Saltmarsh v. Tuthill, 53 U.S. 12 How. 387 387 (1851)

Saltmarsh v. Tuthill

3 U.S. (12 How.) 387

Syllabus

Where an appeal was taken in a common law case instead of a writ of error, and after the lapse of ten days the plaintiff issued an execution upon his judgment, and the defendant then sued out a writ of error to bring the case up to this Court, it was error in the court below to quash the execution and supersede the judgment.

The appeal did not remove the case, and the writ of error was sued out too late to stay execution. It is immaterial whether it was a mistake of the party or the court.

The question reserved is whether this Court has the power to issue a mandamus to the judge below commanding him to set aside the supersedeas and order the clerk to issue an execution.

A motion was made for a mandamus in this case to compel the district judge to set aside an order of supersedeas and to order the clerk to issue an execution.

The circumstances were these:

At the fall term, 1849, of the District Court of the United States for the Middle District of Alabama, Tuthill obtained a judgment against Saltmarsh in a common law case.

Saltmarsh took an appeal in open court, and at the same time executed an appeal bond, in a penalty of double the amount of the judgment.

After the expiration of ten days, Tuthill caused execution to be issued on the judgment. Before the return of this writ, Saltmarsh sued out a writ of error and filed a writ of error bond.

At the return term of the execution, viz., May, 1850, Saltmarsh moved the court to quash the execution and to supersede the judgment. Both motions were granted. The execution was quashed, and it was further considered and ordered by the court that

"A writ of supersedeas be and the same is hereby awarded commanding the clerk of the District Court of the

Page 53 U. S. 388

United States for the Middle District of Alabama not to issue execution or any other process on said judgment rendered at the December term of this court, in the year of our Lord one thousand eight hundred and forty-nine, while the writ of error to the Supreme Court of the United States is pending, nor until a decision is had thereon. And also to command the marshal of the United States for the district aforesaid that from every and all proceedings on execution, or in any wise molesting the plaintiff in error on account of the said judgment, he entirely surcease, the same being superseded."

──────

Tasks:
1. According to the syllabus of Saltmarsh v. Tuthill, why was it error for the lower court to quash the execution and supersede the judgment?
2. Can you continue the report of Saltmarsh v. Tuthill from where it stops?
The material after this point comes from a separate source.

──────

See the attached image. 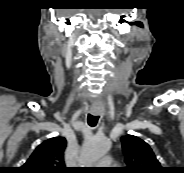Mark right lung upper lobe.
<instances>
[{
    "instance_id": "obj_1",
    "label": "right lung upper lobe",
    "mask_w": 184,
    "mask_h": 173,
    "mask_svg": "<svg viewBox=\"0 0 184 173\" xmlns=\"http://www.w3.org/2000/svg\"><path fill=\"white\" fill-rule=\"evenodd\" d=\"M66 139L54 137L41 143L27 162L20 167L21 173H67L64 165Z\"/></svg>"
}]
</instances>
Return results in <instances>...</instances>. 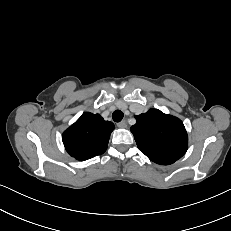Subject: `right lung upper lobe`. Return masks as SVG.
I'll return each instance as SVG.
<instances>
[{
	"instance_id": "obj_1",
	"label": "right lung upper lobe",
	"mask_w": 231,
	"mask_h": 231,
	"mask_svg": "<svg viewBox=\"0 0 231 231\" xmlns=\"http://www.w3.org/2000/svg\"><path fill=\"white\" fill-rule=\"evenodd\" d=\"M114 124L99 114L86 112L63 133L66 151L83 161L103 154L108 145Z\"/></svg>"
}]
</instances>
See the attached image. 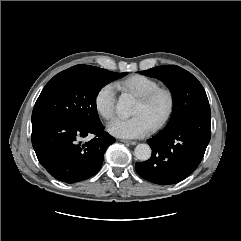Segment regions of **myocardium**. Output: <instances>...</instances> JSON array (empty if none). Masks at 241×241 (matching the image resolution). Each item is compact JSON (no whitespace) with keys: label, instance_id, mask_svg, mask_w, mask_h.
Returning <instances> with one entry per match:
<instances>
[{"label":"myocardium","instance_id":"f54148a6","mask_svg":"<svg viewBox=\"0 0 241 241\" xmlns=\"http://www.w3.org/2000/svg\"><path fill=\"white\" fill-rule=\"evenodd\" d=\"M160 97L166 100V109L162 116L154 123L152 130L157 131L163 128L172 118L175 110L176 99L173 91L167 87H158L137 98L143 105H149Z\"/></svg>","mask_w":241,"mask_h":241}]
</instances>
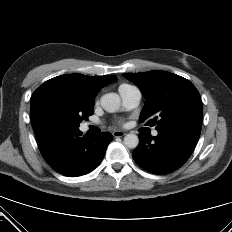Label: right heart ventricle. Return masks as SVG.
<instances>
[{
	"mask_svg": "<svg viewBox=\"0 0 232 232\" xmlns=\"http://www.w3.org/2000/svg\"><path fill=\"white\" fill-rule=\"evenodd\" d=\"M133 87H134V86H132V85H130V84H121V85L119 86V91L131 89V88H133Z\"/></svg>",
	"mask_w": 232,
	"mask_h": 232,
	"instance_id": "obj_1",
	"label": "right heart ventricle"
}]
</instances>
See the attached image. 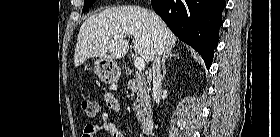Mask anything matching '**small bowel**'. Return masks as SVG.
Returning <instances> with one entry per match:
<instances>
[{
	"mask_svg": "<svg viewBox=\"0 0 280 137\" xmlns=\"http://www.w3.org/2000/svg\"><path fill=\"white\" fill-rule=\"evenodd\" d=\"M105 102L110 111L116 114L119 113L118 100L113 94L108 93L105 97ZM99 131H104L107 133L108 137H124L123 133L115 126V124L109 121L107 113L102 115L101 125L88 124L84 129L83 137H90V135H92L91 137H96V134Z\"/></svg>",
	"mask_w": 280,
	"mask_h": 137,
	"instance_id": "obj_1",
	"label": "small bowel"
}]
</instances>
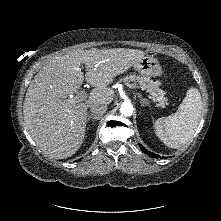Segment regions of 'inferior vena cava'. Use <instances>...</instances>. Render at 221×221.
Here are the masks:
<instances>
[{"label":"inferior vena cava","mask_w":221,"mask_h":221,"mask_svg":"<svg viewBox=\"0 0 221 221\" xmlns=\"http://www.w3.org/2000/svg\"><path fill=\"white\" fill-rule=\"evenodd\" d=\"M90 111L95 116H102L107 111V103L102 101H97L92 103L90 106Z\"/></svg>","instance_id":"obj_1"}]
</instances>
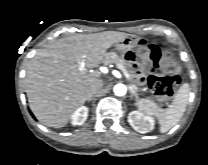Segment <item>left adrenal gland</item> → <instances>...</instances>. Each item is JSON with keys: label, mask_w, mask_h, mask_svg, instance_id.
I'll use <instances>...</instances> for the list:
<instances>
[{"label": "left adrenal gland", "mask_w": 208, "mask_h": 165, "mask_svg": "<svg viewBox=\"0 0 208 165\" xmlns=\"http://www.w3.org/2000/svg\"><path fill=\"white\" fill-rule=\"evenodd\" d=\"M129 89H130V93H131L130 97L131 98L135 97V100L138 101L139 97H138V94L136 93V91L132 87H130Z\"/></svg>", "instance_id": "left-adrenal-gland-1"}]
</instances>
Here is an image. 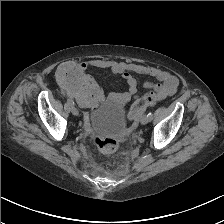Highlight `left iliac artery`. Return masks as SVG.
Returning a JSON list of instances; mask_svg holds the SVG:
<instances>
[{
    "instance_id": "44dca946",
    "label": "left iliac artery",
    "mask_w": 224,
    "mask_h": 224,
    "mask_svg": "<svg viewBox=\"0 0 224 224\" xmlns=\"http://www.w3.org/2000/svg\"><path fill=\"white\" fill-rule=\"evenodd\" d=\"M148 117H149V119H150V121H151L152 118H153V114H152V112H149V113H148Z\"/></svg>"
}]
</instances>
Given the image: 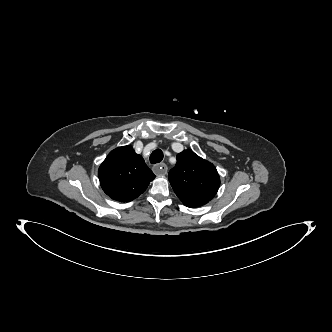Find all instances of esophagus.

──────

Per-task answers:
1. The appeal did not remove the case to the Supreme Court, and the writ of error was sued out too late to stay execution. It made no difference whether the mistake was the party's or the court's.

2.
The writ of error having brought the case up to this Court, a motion was made by Mr. Pryor and Mr. Seward for a mandamus to compel the district judge to set aside the order of supersedeas and to order the clerk to issue an execution.

1. The order was void for the want of jurisdiction in the court. There was no subject matter in controversy of which the court could take jurisdiction to hear and determine. Judiciary Act, 1789, ch. 20, §§ 22, 23; Act Regulating Appeals, 1803, ch. 40, § 2; Wiscart v. Dauchey, 3 Dall. 327 [argument of counsel -- omitted]; Murdock ex Parte, 7 Pick. 303, 321; Wetherbee v. Johnson, 14 Mass. 412, 420; Livingston v. Jefferson, 1 Brock., 203, 211; 15 U. S. 141; 37 U. S. 144; 41 U. S. 452-454; United States v. Wouson, 1 Gall. 4, 10-11; 47 U. S. 90-91; 47 U. S. 112-113; Hudson v. Guertier, 7 Cranch 1; The Avery, 2 Gall. 386, 389; 35 U. S. 481; 40 U. S. 123; 16 U. S. 593; 12 U. S. 10; 15 U. S. 225-226; 44 U. S. 762; 7 U. S. 172-173; 10 U. S. 313-314; 11 U. S. 42; 28 U. S. 201; 31 U. S. 493-497; Wood v. Lide, 4 Cranch 180; Hogan v. Ross, 11 How. 294.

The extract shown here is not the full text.